Before (Jboss 4.2) After (Jboss 5.1)
.
|-- config
| |-- default-repository-config.xml
| `-- sql.properties
|-- datasources
| |-- default-repository-ds.xml
| `-- unified-nuxeo-ds.xml
`-- nuxeo.defaults
.
|-- nuxeo-ds.xml
|-- nuxeo.defaults
`-- nuxeo.ear
|-- META-INF
| `-- default-repository-ds.xml
`-- config
|-- default-repository-config.xml
`-- sql.properties

As defined in nuxeo.defaults ("default.target=server/default/deploy"), the target directory of this template is now server/default/deploy instead of server/default/deploy/nuxeo.ear.

If you defined your own template, you only have to follow the nuxeo.ear structure:

  • default-repository-ds.xml has moved from nuxeo.ear/datasources/ to nuxeo.ear/META-INF/
  • unified-nuxeo-ds.xml has moved to nuxeo-ds.xml and its content now includes mbeans declarations
  • nuxeo.ear/system/ has been renamed to nuxeo.ear/bundles/

Assemblies

Deprecated compliance artifacts with old resources were removed.

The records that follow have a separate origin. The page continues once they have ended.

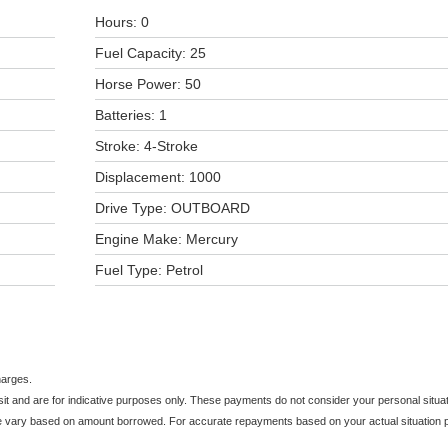
Hours: 0
Fuel Capacity: 25
Horse Power: 50
Batteries: 1
Stroke: 4-Stroke
Displacement: 1000
Drive Type: OUTBOARD
Engine Make: Mercury
Fuel Type: Petrol
harges.
and are for indicative purposes only. These payments do not consider your personal situati
e vary based on amount borrowed. For accurate repayments based on your actual situation pl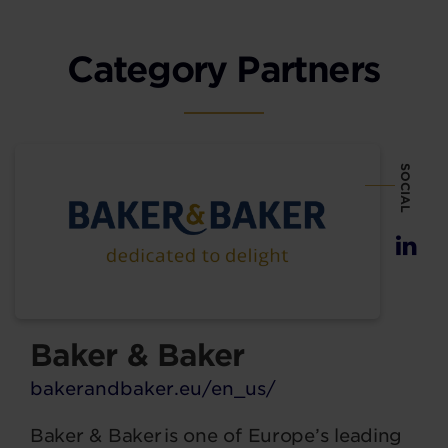
Category Partners
SOCIAL
Baker & Baker
bakerandbaker.eu/en_us/
Baker & Baker is one of Europe’s leading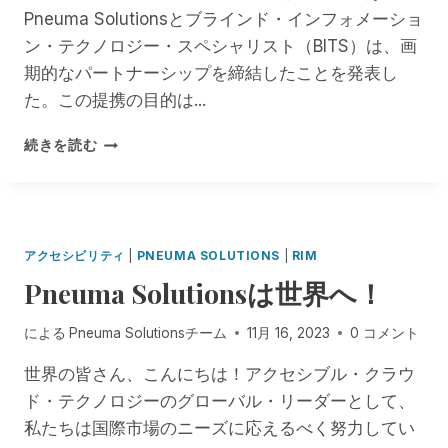
ビ
Pneuma Solutionsとブラインド・インフォメーショ
R
ナ
（
ン・テクノロジー・スペシャリスト（BITS）は、画
ー
R
は
期的なパートナーシップを締結したことを発表し
I
無
た。この提携の目的は...
M
料
）
で
P
に
続きを読む
す
N
お
！
E
け
U
る
M
レ
A
ガ
アクセシビリティ
|
PNEUMA SOLUTIONS
|
RIM
S
シ
Pneuma Solutionsは世界へ！
O
ー
L
O
U
による
Pneuma Solutionsチーム
11月 16, 2023
0 コメント
S
T
の
I
世界の皆さん、こんにちは！アクセシブル・クラウ
サ
O
ポ
ド・テクノロジーのグローバル・リーダーとして、
N
ー
私たちは国際市場のニーズに応えるべく努力してい
S
ト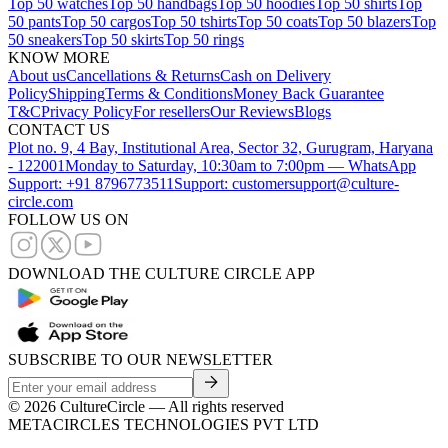
Top 50 watches
Top 50 handbags
Top 50 hoodies
Top 50 shirts
Top
50 pants
Top 50 cargos
Top 50 tshirts
Top 50 coats
Top 50 blazers
Top
50 sneakers
Top 50 skirts
Top 50 rings
KNOW MORE
About us
Cancellations & Returns
Cash on Delivery
Policy
Shipping
Terms & Conditions
Money Back Guarantee
T&C
Privacy Policy
For resellers
Our Reviews
Blogs
CONTACT US
Plot no. 9, 4 Bay, Institutional Area, Sector 32, Gurugram, Haryana
- 122001
Monday to Saturday, 10:30am to 7:00pm — WhatsApp
Support: +91 8796773511
Support: customersupport@culture-
circle.com
FOLLOW US ON
DOWNLOAD THE CULTURE CIRCLE APP
SUBSCRIBE TO OUR NEWSLETTER
©
2026
CultureCircle — All rights reserved
METACIRCLES TECHNOLOGIES PVT LTD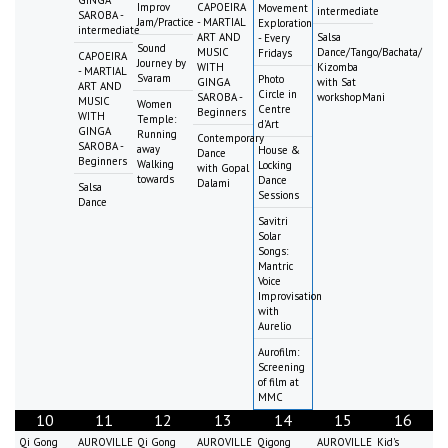
Improv
CAPOEIRA
Movement
intermediate
SAROBA -
Jam/Practice
- MARTIAL
Exploration
intermediate
ART AND
Salsa
- Every
Sound
MUSIC
Dance/Tango/Bachata/
Fridays
CAPOEIRA
Journey by
WITH
Kizomba
- MARTIAL
Svaram
Photo
GINGA
with Sat
ART AND
Circle in
SAROBA -
workshopMani
MUSIC
Women
Centre
Beginners
WITH
Temple:
d'Art
GINGA
Running
Contemporary
SAROBA -
away
House &
Dance
Beginners
Walking
Locking
with Gopal
towards
Dance
Dalami
Salsa
Sessions
Dance
Savitri
Solar
Songs:
Mantric
Voice
Improvisation
with
Aurelio
Aurofilm:
Screening
of film at
MMC
10
11
12
13
14
15
16
Qi Gong
AUROVILLE
Qi Gong
AUROVILLE
Qigong
AUROVILLE
Kid's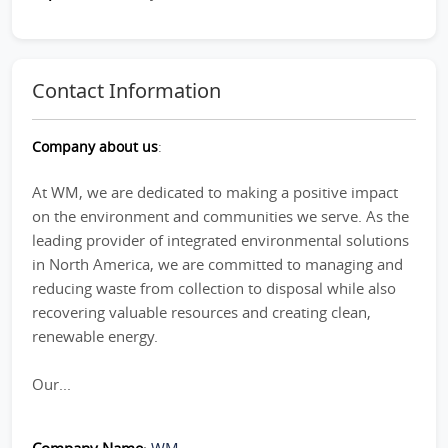
Contact Information
Company about us
:
At WM, we are dedicated to making a positive impact
on the environment and communities we serve. As the
leading provider of integrated environmental solutions
in North America, we are committed to managing and
reducing waste from collection to disposal while also
recovering valuable resources and creating clean,
renewable energy.
Our...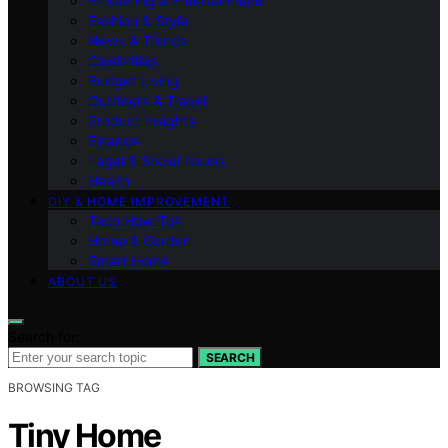
Streaming & Entertainment
Fashion & Style
News & Trends
Celebrities
Budget Living
Outdoors & Travel
Product Insights
Finance
Legal & Social Issues
Health
DIY & HOME IMPROVEMENT
Tech How-Tos
Home & Garden
Smart Home
ABOUT US
Search for:
SEARCH
BROWSING TAG
Tiny Home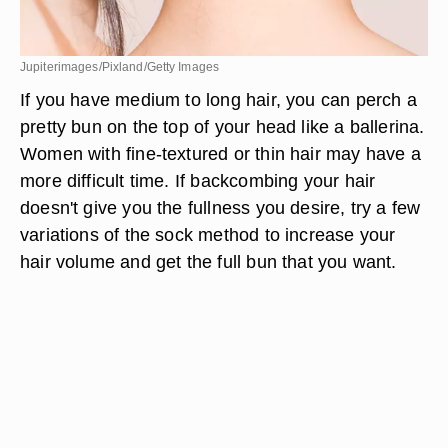
Jupiterimages/Pixland/Getty Images
If you have medium to long hair, you can perch a
pretty bun on the top of your head like a ballerina.
Women with fine-textured or thin hair may have a
more difficult time. If backcombing your hair
doesn't give you the fullness you desire, try a few
variations of the sock method to increase your
hair volume and get the full bun that you want.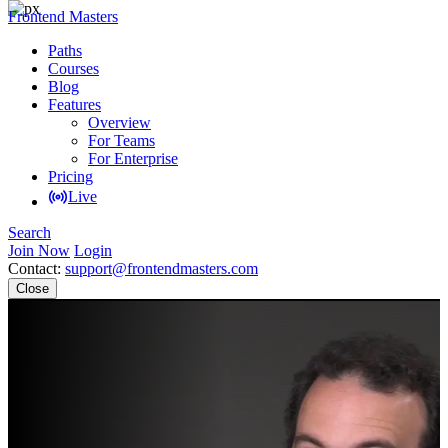
Frontend Masters
Paths
Courses
Blog
Features
Overview
For Teams
For Enterprise
Pricing
Live
Search
Join Now
Login
Contact:
support@frontendmasters.com
Close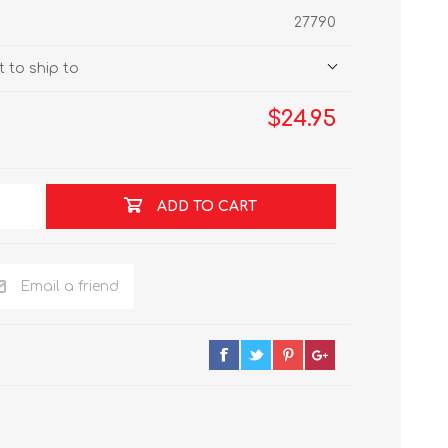
27790
 to ship to
$24.95
ADD TO CART
Email a friend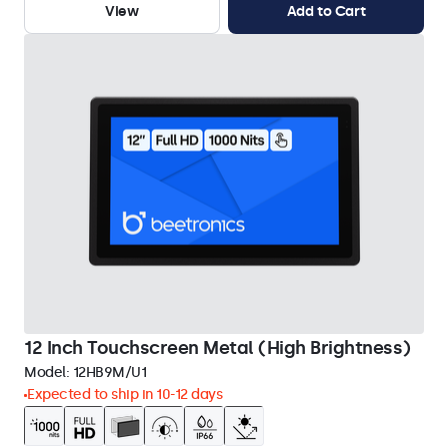
View
Add to Cart
12 Inch Touchscreen Metal (High Brightness)
Model:
12HB9M/U1
Expected to ship in 10-12 days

nuxeo-platform-ear and nuxeo-distribution-dm now only contain:

nuxeo.ear/
|-- bundles
`-- lib

All resources files are generated from templates directories.

Also, the default EAR archives contain in lib/ all third-party libraries from the dependency tree (only duplicates are removed). The filtering of provided libraries is done when building the server distribution (JBoss, Tomcat, ...).